7.10 : Zarko
Le bar démoniaque ressemblait à n'importe quel bar humain, à ceci près qu'il n'accueillait que des démons. À cette heure de la journée pourtant — et en dépit du fait que le soleil n'atteignait jamais ce petit bout d'enfer —, il n'y avait pas grand monde.
Le barman, humanoïde à la peau verte, nettoyait son comptoir et rangeait les verres et les bouteilles qui traînaient. Seules trois tables étaient occupées, et les conversations, à voix basse, meublaient à peine le silence de la salle.
Zarko était le seul à ne pas avoir de compagnons de tablée, ce qui n'était pas pour lui déplaire. D'origine indéterminée, même pour les démons, Zarko se trouvait à mi-chemin entre un guerrier Vengeur et un démon Archeron. Du premier, il avait hérité d'une silhouette humaine à la peau cuivrée, d'une musculature à faire pâlir un body-builder et d'une très bonne adresse au combat. Le second lui avait permis d'acquérir un flair hors du commun... et des oreilles pointues. Les Acherons étaient des démons canins, dont le faciès de chiens avait été épargné à Zarko. Ce qui ne l'empêchait pas de mordre de temps à autre, d'aboyer ou de grogner.
Comme en cet instant où il ressassait de sombres pensées. L'Apocalypse qui s'annonçait foutait ses plans en l'air. Les humains croyaient certainement que tous les démons rêvaient d'envahir la Terre, mais ils se trompaient. Cela n'avait jamais fait partie de ses projets. Il se sentait très bien dans ce petit coin pourri des enfers, où il faisait des affaires très intéressantes. Il y avait toujours un démon pour lui demander de récupérer un esclave, ou une femme infidèle.

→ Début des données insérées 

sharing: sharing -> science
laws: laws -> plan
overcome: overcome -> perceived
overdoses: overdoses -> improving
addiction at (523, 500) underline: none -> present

Zarko était un chasseur de prime. Et un bon. Et même si son odorat lui permettait de suivre une odeur infime parmi une multitude d'autres sur plusieurs kilomètres, c'était surtout les récepteurs particuliers qui tapissaient sa langue qui changeaient la donne. Il goûtait littéralement les odeurs. Grâce à cela, il pouvait déterminer l'état psychologique de ses proies : la peur avait un goût acide très piquant, tandis que la tristesse rappelait les embruns. L'excitation avait un goût salé et l'envie de sexe se rapprochait du sucré-salé avec une pointe de cannelle.
Zarko était proprement drogué à ces odeurs. Si l'Apocalypse avait lieu, adieu ses contrats. Ses clients ne manqueraient pas de se faire la malle sur Terre, et, soit ils ne s'intéresseraient plus à leurs femmes et maris volages, soient ils trouveraient une meilleure offre.
Pour l'instant, dans le coin, il était le meilleur. Et surtout le seul. Si les portes du monde démoniaque s'ouvraient, il pouvait bien se recycler, car il n'aurait certainement plus de boulot.
Il entoura le verre de ses doigts noueux, et le porta à sa bouche. Le tord-boyaux était dégueulasse, mais au prix où il le payait, il ne pouvait pas demander mieux. Avec une grimace de dégoût, il reposa le verre, les yeux toujours perdus sur la table en lattes de bois mal jointes.
Lorsqu'une senteur pimentée envahit ses narines, il se crispa de la tête aux pieds. L'odeur caractéristique de la colère.
La porte du bar venait à peine de s'ouvrir qu'il était déjà submergé par les effluves que dégageait le nouvel arrivant.
Des ennuis en perspectives, à coup sûr...
Et Zarko avait autre chose à faire de sa journée. Alors qu'il se levait pour débarrasser le plancher, l'odeur le saisit à la gorge comme une poigne étouffante, et lui fit presque monter les larmes aux yeux.
Il avait l'impression d'avoir croqué dans un de ces foutus piments oiseau. Une main, aussi noueuse que la sienne, se posa sur son épaule.
Avec un soupir de lassitude, il se retourna.